I blinked at that. "Seriously?"
"Well, in the meantime his teammates can beat the crap out of whoever's not taking a turn fighting Grimm," Professor Vash acquiesced. "Of course, if you're capable of summoning them? Your older sister spoke highly of your abilities with your family's semblance-even surpassing hers, or so she said."
I raised an eyebrow at that. I was relatively sure this was just all Winter's fault and her unneeded gushing over her younger siblings.
Still, as I looked amidst the students on the benches my eyes fell to a furiously arms-waving figure of one Penny Polendina.
I grinned at that and gave her a wave back.
"That is my potential boyfriend right there!" Penny exclaimed loudly as people glanced at her to understand the gestures she was making.
"You wish!" Chez retorted. "That's my kittens' father you're trying to claim!"
Zhelty's fist was merciless.
Professor Vash gave me a thumbs-up. "Love and Peace. You've got the first one down at least."
"Can we make bets on ourselves winning?" Gorm asked as the first team of hopeful meat-shields came down ready to face my summoned Grimm, while another one instead moved to fight off against the trio of my teammates without me by their side to guide them, and lead them, and nurture them and-and they were all going to win, or so help me I was going to drag their sorry asses back to training as hard as we first did while in Vacuo.
"Meh," Professor Vash made a so-so gesture. "Don't want to ruin their hopes and dreams so much."

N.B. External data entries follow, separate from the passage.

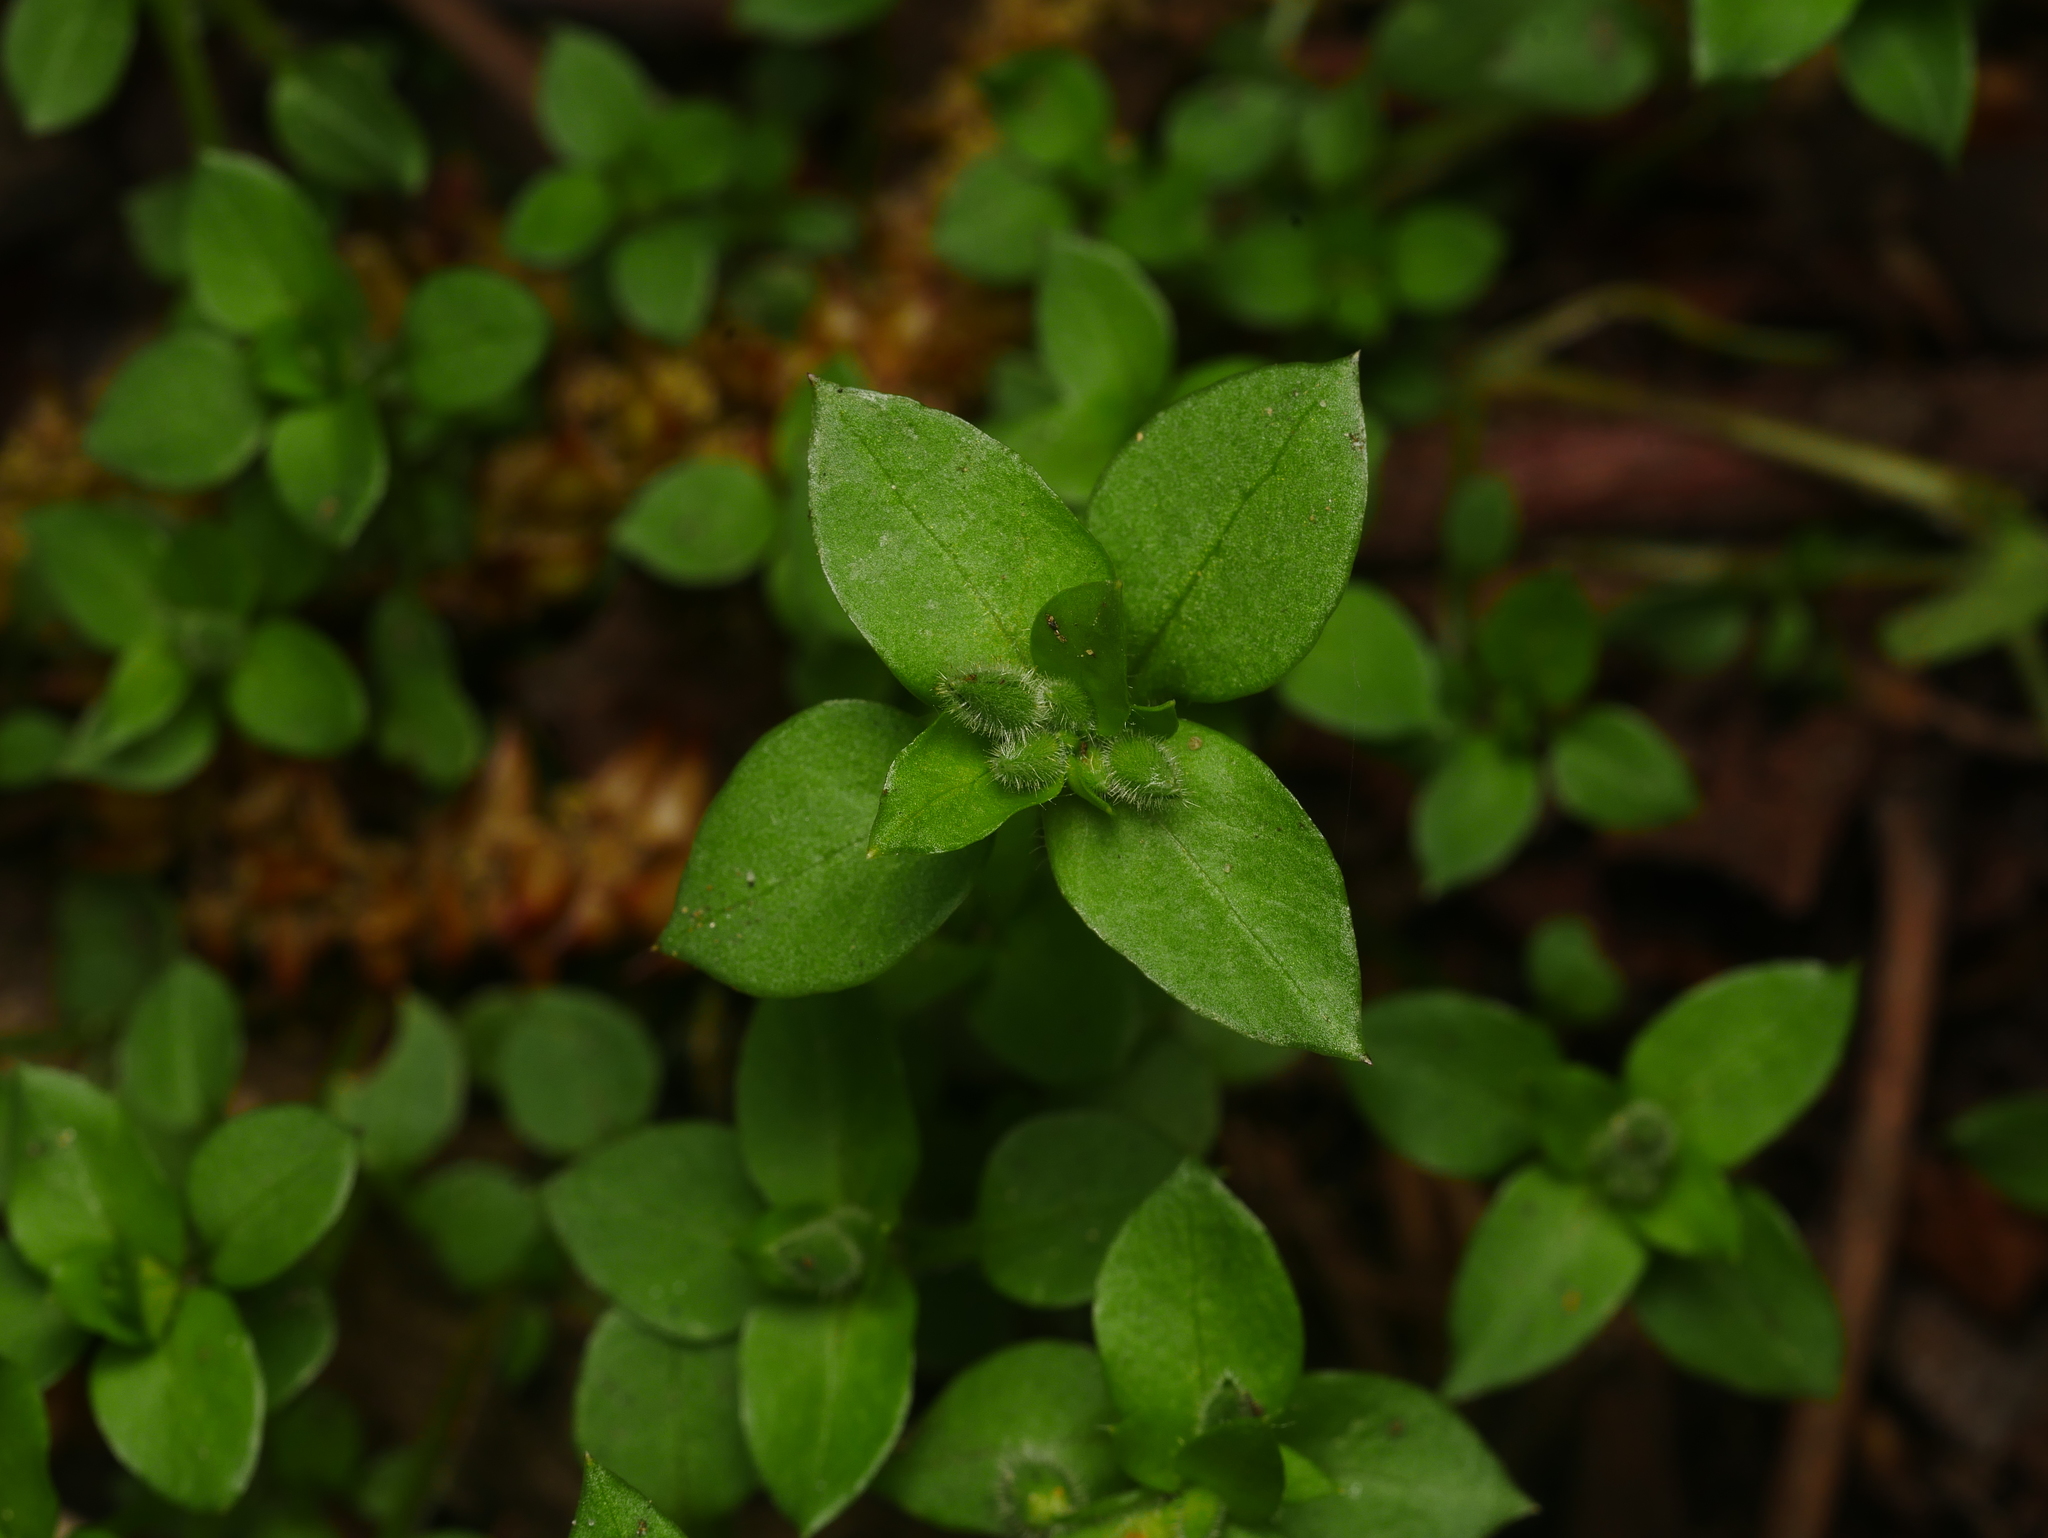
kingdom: Plantae
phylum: Tracheophyta
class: Magnoliopsida
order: Caryophyllales
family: Caryophyllaceae
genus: Stellaria
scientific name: Stellaria media
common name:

"You mean like that's not what huntsman teaching is all about?" Zhelty asked, puzzled. "Our professors told us that breaking us in early and making us cynical would without a doubt make us less likely to attract Grimm in general."
"They'd be walking balls of cynicism," Professor Vash retorted. "Better they seek a paradise of green pastures than to end up miserable balls of sorrow."

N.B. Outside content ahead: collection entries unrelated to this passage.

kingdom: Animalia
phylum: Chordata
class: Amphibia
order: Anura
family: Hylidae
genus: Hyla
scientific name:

Zhelty shrugged. "Whatever rocks your boat. As long as I get to beat them up, how they feel about the world isn't really an issue."
Chez revved her Alice in chainsaw mode. Gorm quietly began to spin his Archimedes. Zhelty flexed her arm, her Alphonse popping her turrets out.
I, instead, too a seat at the far end of the arena and glanced at my group of four students ready to fight, and get beaten, by summoned Grimm.
"How hard should I make it?" I asked before getting started. "A single one, a pack...an experienced one, and elder Grimm-"
"Make it doable," Professor Vash said as he jumped past the hard-light shields protecting the stands and then landing on an empty bench, grabbing another doughnut from one of his pockets and laying down on the bench in question with one hand as a pillow. "I'll be grading their performances. The better they fight, the more their mark will be good."
I gave a nod. "So," I said as a Schnee Glyph appeared in front of me. "Let's start with the classics."
I snapped my fingers, and a pack of six Beowolves appeared from the glyph. Their furs white, their eyes icy-blue, they sniffed the air uncertain of their task.
"The four in front of you," I said. "Attack!"
Then all was a tornado of claws, fangs and fur...
...met with the fierce heroism of steel, bullets and Dust.